Favara per Maria Ss. della Neve, patrona del Centro storico

 Favara  per  Maria Ss. della Neve, patrona del Centro storico.  Festeggiata ieri sera a Favara Maria Ss. della Neve titolare, unitamente al giovane martire S. Vito, di una delle  parrocchie più antiche della Città, che abbraccia alcuni dei quartieri più caratteristici del Centro storico.
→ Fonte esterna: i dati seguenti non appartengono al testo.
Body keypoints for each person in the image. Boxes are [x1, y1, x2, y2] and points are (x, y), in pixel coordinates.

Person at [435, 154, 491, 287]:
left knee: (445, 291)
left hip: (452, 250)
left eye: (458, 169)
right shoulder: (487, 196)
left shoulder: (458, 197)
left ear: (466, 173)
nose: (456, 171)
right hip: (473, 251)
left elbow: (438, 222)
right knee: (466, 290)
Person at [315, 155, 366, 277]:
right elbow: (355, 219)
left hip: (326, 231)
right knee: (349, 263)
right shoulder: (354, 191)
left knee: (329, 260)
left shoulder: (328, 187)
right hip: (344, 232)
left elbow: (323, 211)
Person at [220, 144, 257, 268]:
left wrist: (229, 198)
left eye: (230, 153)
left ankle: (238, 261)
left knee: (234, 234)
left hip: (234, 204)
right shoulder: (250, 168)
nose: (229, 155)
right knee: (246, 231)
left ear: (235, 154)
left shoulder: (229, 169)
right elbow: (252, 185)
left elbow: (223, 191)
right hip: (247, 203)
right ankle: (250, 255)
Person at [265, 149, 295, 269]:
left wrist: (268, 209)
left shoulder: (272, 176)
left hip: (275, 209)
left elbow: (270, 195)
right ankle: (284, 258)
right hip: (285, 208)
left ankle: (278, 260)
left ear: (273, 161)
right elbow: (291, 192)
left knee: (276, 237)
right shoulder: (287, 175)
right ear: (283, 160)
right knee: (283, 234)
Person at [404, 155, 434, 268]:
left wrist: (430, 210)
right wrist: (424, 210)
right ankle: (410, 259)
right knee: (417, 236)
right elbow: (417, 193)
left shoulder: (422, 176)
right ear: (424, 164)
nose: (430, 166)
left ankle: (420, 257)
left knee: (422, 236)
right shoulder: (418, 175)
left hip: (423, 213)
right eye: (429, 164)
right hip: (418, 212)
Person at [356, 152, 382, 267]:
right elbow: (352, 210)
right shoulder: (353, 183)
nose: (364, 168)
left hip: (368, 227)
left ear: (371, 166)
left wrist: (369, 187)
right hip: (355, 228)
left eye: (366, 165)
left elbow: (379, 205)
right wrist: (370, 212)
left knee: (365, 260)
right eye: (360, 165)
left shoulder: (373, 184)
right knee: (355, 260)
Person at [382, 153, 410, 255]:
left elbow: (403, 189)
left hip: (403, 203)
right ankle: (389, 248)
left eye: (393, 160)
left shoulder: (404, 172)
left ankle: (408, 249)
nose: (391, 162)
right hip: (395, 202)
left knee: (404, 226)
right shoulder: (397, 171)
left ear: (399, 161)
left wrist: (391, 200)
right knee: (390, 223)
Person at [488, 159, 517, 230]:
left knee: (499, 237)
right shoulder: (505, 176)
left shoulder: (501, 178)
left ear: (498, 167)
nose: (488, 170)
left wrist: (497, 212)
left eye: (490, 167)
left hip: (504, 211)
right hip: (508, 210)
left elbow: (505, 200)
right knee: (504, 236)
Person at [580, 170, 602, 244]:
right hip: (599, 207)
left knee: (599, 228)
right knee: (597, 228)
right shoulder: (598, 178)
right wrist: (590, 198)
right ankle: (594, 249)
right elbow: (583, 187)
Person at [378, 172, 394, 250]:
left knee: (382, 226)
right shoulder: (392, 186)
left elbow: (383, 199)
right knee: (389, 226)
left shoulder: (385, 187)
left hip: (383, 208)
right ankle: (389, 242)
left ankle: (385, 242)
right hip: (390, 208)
Preghiera che ci sarà ancora oggi nelle Messe  di questa  domenica 5 agosto.

Una data questa del 5 agosto che liturgicamente richiama alla dedicazione  della Basilica di S. Maria Maggiore di Roma, dove a metà del V° secolo,  dopo il Concilio di Efeso del 431  che proclamò la divina maternità della fanciulla di Nazareth, si verificò il prodigio della neve sul colle Esquilino; un prodigio  intrepretato come chiaro segno del luogo di cui si  discuteva con pareri diversi, dove bisognava costruire la prima Chiesa per onorare la Madonna.  Un luogo proprio nelle vicinanze della Chiesa  in onore del giovane martire siciliano S. Vito, che aveva subito il martirio nel 303, durante l’ultima terribile persecuzione di Diocleziano.

 

E da qualche tempo a Favara la Madonna della Neve viene invocata come patrona  del centro  storico, per il quale tante promesse sono state fatte ma  nulla di concreto è stato realizzato, con pericoli che incombono e persistono per la stessa incolumità fisica  dei residenti e non, dato che i quartieri oltre ad avere  i luoghi-simbolo della città, conservano la memoria e gli affetti dei tantissimi abitanti  che vivono nei quartieri nuovi, ma non dimenticano ed anzi frequentano ben volentiri anche  gli antichi.

Ieri sera a S, VITO per onorare Maria Ss. della Neve, dopo il suono a festa delle campane, e dopo un’ora di adorazione eucaristica del Gruppo Mariano “Regina della Pace”  di Mariella Airò, prima della Messa, c’è stato un prolungato rullo festoso di tamburi, ad  opera di alcuni esperti, coordinati da Totò Di Caro, così come ancora avvenuto a conclusione della celebrazione nella Piazza antistante la Chiesa, davanti ad una moltitudine di fedeli, visibilmente contenti e partecipi.

La S. Messa solenne è stata animata dalla  Corale  “Sion” di Gaetano Di Rosa, che tra l’altro ha eseguito anche  un apposito inno composto e dedicato proprio alla Madonna della Neve.

Nella liturgia della Parola sono stati proposti spunti di riflessione sulla necessità di una spiritualità di impegno, perché ognuno, nel suo ruolo e per quanto possibile, faccia  di tutto  per non fare marcire i problemi del Centro storico, dove già purtroppo, nel recente passato,  una  tragedia si è consumata.

Difficile infatti dimenticare il crollo improvviso che si è verificato a Favara in via Del Carmine il 23 gennaio 2010,  quando sotto le macerie perirono due povere sorelle.

Un evento dolorosissimo che portò Favara all’attenzione dei network nazionali,  evidenziando una situazione di povertà e di degrado del centro storico, su cui, tanto si è detto e promesso. E poi però,  spente le luci delle telecamere e andati via i network nazionali,  solo strascichi di divisione, con una politica locale parolaia, capace solo di retorica litigiosa; e magari facendo bersaglio di assurde ed arbitrarie accuse persone assolutamente estranee.

E con o  dopo questo però,  quasi nulla o proprio nulla !

E perciò a S. Vito ieri ed oggi il dovere della memoria, il senso del ricordo, della riflessione  e  soprattutto  della preghiera.